**INSTRUCTIONS FOR THE TASK**: Restating every entry exactly is the whole task.

**DATA EXTRACTS**:

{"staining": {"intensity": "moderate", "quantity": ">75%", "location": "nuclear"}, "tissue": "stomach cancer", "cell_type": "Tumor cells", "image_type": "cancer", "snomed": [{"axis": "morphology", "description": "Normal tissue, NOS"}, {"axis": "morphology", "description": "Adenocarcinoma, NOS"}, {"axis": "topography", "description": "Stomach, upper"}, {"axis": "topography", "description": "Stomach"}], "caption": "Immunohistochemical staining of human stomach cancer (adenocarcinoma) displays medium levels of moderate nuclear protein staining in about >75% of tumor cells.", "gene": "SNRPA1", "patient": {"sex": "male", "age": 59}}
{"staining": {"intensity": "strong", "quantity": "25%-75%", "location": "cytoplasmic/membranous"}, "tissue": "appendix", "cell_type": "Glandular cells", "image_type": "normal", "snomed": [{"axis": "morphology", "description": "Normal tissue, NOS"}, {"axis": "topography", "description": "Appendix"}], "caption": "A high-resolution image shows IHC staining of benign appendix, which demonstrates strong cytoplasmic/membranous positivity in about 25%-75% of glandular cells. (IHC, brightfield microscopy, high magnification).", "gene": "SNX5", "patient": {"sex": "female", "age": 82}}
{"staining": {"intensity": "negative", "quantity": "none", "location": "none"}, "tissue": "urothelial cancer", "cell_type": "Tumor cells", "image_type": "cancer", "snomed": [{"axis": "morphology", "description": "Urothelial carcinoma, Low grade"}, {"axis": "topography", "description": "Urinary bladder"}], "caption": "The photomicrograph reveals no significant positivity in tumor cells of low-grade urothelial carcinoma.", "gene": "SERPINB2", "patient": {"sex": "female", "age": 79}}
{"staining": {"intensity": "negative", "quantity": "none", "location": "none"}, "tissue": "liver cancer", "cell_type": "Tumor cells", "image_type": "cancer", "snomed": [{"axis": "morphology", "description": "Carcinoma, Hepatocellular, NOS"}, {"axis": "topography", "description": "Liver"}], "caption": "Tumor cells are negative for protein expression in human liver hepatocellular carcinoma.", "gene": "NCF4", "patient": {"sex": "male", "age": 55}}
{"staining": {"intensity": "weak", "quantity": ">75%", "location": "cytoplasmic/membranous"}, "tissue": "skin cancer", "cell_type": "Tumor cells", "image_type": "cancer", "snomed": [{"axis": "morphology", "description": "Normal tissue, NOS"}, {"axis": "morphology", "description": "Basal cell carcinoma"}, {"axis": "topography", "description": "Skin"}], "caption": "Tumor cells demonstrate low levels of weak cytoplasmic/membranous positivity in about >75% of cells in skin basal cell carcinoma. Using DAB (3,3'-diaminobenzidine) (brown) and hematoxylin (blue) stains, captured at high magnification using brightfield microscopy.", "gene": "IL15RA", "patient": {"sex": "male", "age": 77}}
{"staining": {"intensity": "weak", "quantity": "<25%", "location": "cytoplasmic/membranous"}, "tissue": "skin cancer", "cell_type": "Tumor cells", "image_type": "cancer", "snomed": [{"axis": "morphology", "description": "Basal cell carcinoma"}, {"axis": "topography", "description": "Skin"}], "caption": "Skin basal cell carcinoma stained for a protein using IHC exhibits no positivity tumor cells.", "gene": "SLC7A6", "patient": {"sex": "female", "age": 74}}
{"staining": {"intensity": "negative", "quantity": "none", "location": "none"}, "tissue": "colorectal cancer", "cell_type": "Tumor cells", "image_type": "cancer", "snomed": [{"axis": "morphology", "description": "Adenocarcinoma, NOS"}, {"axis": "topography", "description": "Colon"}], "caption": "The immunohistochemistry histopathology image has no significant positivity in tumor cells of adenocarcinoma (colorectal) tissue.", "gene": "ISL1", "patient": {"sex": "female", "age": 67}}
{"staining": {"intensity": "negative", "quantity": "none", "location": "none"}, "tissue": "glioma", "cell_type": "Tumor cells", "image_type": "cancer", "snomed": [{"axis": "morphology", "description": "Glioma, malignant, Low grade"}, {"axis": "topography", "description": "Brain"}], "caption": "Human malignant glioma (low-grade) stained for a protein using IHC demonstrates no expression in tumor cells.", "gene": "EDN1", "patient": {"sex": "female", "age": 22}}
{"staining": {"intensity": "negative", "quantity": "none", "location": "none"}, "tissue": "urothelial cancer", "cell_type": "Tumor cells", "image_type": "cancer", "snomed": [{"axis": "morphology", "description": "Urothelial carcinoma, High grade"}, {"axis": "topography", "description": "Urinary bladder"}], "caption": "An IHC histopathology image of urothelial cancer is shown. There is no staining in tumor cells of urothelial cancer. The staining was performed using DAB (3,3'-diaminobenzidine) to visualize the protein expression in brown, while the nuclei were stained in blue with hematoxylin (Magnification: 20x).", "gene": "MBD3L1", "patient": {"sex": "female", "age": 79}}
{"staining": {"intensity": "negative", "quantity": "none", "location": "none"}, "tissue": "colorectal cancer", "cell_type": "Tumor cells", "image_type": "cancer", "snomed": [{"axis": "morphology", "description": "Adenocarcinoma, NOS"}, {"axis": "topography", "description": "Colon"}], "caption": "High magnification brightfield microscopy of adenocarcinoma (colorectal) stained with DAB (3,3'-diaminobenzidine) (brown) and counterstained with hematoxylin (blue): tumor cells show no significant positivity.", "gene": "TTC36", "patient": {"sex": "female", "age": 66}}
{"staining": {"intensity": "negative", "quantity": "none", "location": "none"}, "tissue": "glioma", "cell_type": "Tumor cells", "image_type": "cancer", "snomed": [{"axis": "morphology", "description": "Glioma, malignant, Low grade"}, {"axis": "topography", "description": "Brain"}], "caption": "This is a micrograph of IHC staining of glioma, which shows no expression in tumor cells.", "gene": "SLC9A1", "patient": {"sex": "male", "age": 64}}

**ANSWER BOX**:
{"staining": {"intensity": "moderate", "quantity": ">75%", "location": "nuclear"}, "tissue": "stomach cancer", "cell_type": "Tumor cells", "image_type": "cancer", "snomed": [{"axis": "morphology", "description": "Normal tissue, NOS"}, {"axis": "morphology", "description": "Adenocarcinoma, NOS"}, {"axis": "topography", "description": "Stomach, upper"}, {"axis": "topography", "description": "Stomach"}], "caption": "Immunohistochemical staining of human stomach cancer (adenocarcinoma) displays medium levels of moderate nuclear protein staining in about >75% of tumor cells.", "gene": "SNRPA1", "patient": {"sex": "male", "age": 59}}
{"staining": {"intensity": "strong", "quantity": "25%-75%", "location": "cytoplasmic/membranous"}, "tissue": "appendix", "cell_type": "Glandular cells", "image_type": "normal", "snomed": [{"axis": "morphology", "description": "Normal tissue, NOS"}, {"axis": "topography", "description": "Appendix"}], "caption": "A high-resolution image shows IHC staining of benign appendix, which demonstrates strong cytoplasmic/membranous positivity in about 25%-75% of glandular cells. (IHC, brightfield microscopy, high magnification).", "gene": "SNX5", "patient": {"sex": "female", "age": 82}}
{"staining": {"intensity": "negative", "quantity": "none", "location": "none"}, "tissue": "urothelial cancer", "cell_type": "Tumor cells", "image_type": "cancer", "snomed": [{"axis": "morphology", "description": "Urothelial carcinoma, Low grade"}, {"axis": "topography", "description": "Urinary bladder"}], "caption": "The photomicrograph reveals no significant positivity in tumor cells of low-grade urothelial carcinoma.", "gene": "SERPINB2", "patient": {"sex": "female", "age": 79}}
{"staining": {"intensity": "negative", "quantity": "none", "location": "none"}, "tissue": "liver cancer", "cell_type": "Tumor cells", "image_type": "cancer", "snomed": [{"axis": "morphology", "description": "Carcinoma, Hepatocellular, NOS"}, {"axis": "topography", "description": "Liver"}], "caption": "Tumor cells are negative for protein expression in human liver hepatocellular carcinoma.", "gene": "NCF4", "patient": {"sex": "male", "age": 55}}
{"staining": {"intensity": "weak", "quantity": ">75%", "location": "cytoplasmic/membranous"}, "tissue": "skin cancer", "cell_type": "Tumor cells", "image_type": "cancer", "snomed": [{"axis": "morphology", "description": "Normal tissue, NOS"}, {"axis": "morphology", "description": "Basal cell carcinoma"}, {"axis": "topography", "description": "Skin"}], "caption": "Tumor cells demonstrate low levels of weak cytoplasmic/membranous positivity in about >75% of cells in skin basal cell carcinoma. Using DAB (3,3'-diaminobenzidine) (brown) and hematoxylin (blue) stains, captured at high magnification using brightfield microscopy.", "gene": "IL15RA", "patient": {"sex": "male", "age": 77}}
{"staining": {"intensity": "weak", "quantity": "<25%", "location": "cytoplasmic/membranous"}, "tissue": "skin cancer", "cell_type": "Tumor cells", "image_type": "cancer", "snomed": [{"axis": "morphology", "description": "Basal cell carcinoma"}, {"axis": "topography", "description": "Skin"}], "caption": "Skin basal cell carcinoma stained for a protein using IHC exhibits no positivity tumor cells.", "gene": "SLC7A6", "patient": {"sex": "female", "age": 74}}
{"staining": {"intensity": "negative", "quantity": "none", "location": "none"}, "tissue": "colorectal cancer", "cell_type": "Tumor cells", "image_type": "cancer", "snomed": [{"axis": "morphology", "description": "Adenocarcinoma, NOS"}, {"axis": "topography", "description": "Colon"}], "caption": "The immunohistochemistry histopathology image has no significant positivity in tumor cells of adenocarcinoma (colorectal) tissue.", "gene": "ISL1", "patient": {"sex": "female", "age": 67}}
{"staining": {"intensity": "negative", "quantity": "none", "location": "none"}, "tissue": "glioma", "cell_type": "Tumor cells", "image_type": "cancer", "snomed": [{"axis": "morphology", "description": "Glioma, malignant, Low grade"}, {"axis": "topography", "description": "Brain"}], "caption": "Human malignant glioma (low-grade) stained for a protein using IHC demonstrates no expression in tumor cells.", "gene": "EDN1", "patient": {"sex": "female", "age": 22}}
{"staining": {"intensity": "negative", "quantity": "none", "location": "none"}, "tissue": "urothelial cancer", "cell_type": "Tumor cells", "image_type": "cancer", "snomed": [{"axis": "morphology", "description": "Urothelial carcinoma, High grade"}, {"axis": "topography", "description": "Urinary bladder"}], "caption": "An IHC histopathology image of urothelial cancer is shown. There is no staining in tumor cells of urothelial cancer. The staining was performed using DAB (3,3'-diaminobenzidine) to visualize the protein expression in brown, while the nuclei were stained in blue with hematoxylin (Magnification: 20x).", "gene": "MBD3L1", "patient": {"sex": "female", "age": 79}}
{"staining": {"intensity": "negative", "quantity": "none", "location": "none"}, "tissue": "colorectal cancer", "cell_type": "Tumor cells", "image_type": "cancer", "snomed": [{"axis": "morphology", "description": "Adenocarcinoma, NOS"}, {"axis": "topography", "description": "Colon"}], "caption": "High magnification brightfield microscopy of adenocarcinoma (colorectal) stained with DAB (3,3'-diaminobenzidine) (brown) and counterstained with hematoxylin (blue): tumor cells show no significant positivity.", "gene": "TTC36", "patient": {"sex": "female", "age": 66}}
{"staining": {"intensity": "negative", "quantity": "none", "location": "none"}, "tissue": "glioma", "cell_type": "Tumor cells", "image_type": "cancer", "snomed": [{"axis": "morphology", "description": "Glioma, malignant, Low grade"}, {"axis": "topography", "description": "Brain"}], "caption": "This is a micrograph of IHC staining of glioma, which shows no expression in tumor cells.", "gene": "SLC9A1", "patient": {"sex": "male", "age": 64}}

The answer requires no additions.